For John, it was Magna Carta, which Henry had sworn to uphold several times during his own reign. For Henry, the opening act of what came to be known as "The Baron's War", was a document known as the Provisions of Oxford.

It all began because Henry made an agreement with the Pope regarding the Crown of Sicily, which the Pope said he had a right to give away, and which he offered to King Henry for his second son, Prince Edmund. This would have been fine, since it would have added to the luster of the English throne, but it was necessary to conquer the Sicilian Crown before it could be put upon young Edmund's head.

It could not be conquered without money and the Pope ordered the clergy to raise it. The clergy, however, had been disputing with him for some time about his unjust preference of Italian priests in England. They were less than obedient in the matter. In fact, they were downright rebellious. Multiple benefices (the salary paid to a priest by form of tithe by a particular church or parish for the performance of priestly duties) were the source of much of their dissatisfaction. A more egregious example was that of the King's chaplain, whom the Pope allowed to be paid for preaching in seven hundred churches.

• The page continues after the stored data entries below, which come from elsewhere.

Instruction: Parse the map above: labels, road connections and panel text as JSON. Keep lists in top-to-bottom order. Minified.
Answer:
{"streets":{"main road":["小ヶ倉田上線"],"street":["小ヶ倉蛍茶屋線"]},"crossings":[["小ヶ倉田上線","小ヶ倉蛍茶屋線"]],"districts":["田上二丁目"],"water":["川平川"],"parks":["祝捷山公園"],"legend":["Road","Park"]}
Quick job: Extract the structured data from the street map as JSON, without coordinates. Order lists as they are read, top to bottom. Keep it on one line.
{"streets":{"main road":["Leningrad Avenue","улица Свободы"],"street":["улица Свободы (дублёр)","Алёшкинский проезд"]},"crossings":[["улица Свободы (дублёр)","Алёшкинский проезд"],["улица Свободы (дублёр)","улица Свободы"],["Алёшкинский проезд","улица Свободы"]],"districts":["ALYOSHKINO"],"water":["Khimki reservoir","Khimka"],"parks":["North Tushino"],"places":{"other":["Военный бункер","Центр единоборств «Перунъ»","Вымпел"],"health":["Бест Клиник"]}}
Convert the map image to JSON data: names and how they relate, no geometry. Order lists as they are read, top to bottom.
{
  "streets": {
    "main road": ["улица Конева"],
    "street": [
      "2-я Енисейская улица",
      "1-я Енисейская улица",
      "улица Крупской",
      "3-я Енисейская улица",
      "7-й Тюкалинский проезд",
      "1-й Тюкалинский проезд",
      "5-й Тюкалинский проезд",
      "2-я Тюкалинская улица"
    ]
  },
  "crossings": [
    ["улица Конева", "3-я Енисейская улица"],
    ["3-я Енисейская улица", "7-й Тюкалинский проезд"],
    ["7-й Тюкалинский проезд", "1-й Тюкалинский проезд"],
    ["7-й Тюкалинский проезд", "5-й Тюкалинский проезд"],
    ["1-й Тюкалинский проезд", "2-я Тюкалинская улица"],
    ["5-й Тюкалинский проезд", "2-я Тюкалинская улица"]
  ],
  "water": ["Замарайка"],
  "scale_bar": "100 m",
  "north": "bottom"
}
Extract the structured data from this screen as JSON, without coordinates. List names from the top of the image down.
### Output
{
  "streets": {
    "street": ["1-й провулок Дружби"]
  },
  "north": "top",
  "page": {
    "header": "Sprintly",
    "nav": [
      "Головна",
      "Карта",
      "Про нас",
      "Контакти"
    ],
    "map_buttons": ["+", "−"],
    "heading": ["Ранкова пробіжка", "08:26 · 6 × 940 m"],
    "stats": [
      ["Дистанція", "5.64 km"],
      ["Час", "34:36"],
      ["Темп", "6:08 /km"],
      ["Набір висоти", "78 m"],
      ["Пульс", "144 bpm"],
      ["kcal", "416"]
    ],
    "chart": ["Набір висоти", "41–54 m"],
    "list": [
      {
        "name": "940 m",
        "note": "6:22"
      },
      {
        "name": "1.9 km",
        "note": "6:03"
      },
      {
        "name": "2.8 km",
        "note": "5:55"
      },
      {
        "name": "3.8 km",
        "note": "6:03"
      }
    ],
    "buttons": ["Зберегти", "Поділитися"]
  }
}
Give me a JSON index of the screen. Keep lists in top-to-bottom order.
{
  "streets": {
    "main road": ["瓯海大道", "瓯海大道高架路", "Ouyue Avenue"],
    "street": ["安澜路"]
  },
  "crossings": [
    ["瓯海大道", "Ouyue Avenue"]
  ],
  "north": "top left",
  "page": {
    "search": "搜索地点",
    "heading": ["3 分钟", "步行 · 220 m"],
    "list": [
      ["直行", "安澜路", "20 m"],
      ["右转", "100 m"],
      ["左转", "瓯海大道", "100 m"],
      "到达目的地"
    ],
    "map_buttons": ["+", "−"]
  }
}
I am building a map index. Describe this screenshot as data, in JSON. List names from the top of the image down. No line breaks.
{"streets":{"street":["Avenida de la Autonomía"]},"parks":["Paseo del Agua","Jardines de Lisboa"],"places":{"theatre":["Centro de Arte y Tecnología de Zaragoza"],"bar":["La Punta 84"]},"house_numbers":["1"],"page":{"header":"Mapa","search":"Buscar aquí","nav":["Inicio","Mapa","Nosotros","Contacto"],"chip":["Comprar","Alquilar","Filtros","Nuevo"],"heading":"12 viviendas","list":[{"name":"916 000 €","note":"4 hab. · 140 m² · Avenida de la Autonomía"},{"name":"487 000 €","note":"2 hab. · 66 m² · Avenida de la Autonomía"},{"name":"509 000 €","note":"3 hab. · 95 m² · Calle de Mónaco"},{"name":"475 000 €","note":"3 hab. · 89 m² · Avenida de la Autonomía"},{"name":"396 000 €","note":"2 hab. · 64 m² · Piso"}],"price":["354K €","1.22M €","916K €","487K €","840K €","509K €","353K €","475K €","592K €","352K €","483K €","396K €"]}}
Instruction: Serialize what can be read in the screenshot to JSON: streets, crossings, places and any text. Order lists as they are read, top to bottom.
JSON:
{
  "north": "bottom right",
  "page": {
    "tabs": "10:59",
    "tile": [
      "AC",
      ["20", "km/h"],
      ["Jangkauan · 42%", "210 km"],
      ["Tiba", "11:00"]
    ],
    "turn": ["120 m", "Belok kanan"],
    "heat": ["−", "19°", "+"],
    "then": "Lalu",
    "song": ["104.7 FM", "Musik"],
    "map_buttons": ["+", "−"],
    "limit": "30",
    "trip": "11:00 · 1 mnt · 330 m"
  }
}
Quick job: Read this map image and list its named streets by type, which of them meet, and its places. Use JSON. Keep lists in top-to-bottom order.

'The Pope and the King together,' said the Bishop of London, 'may take the mitre off my head; but, if they do, they will find that I shall put on a soldier's helmet. I pay nothing.' http://www.fordham.edu/halsall/source/80... The Bishop of Worcester was as bold as the Bishop of London, and wouldn't pay either. Such money as the more timid of the clergy did raise was squandered away, without doing any good to the King, or bringing the Sicilian Crown an inch nearer to Prince Edmund's head. In the end, the Pope gave the Crown to the brother of the King of France (who conquered it for himself), and sent the King of England a bill of one hundred thousand pounds for the expenses of not having won it.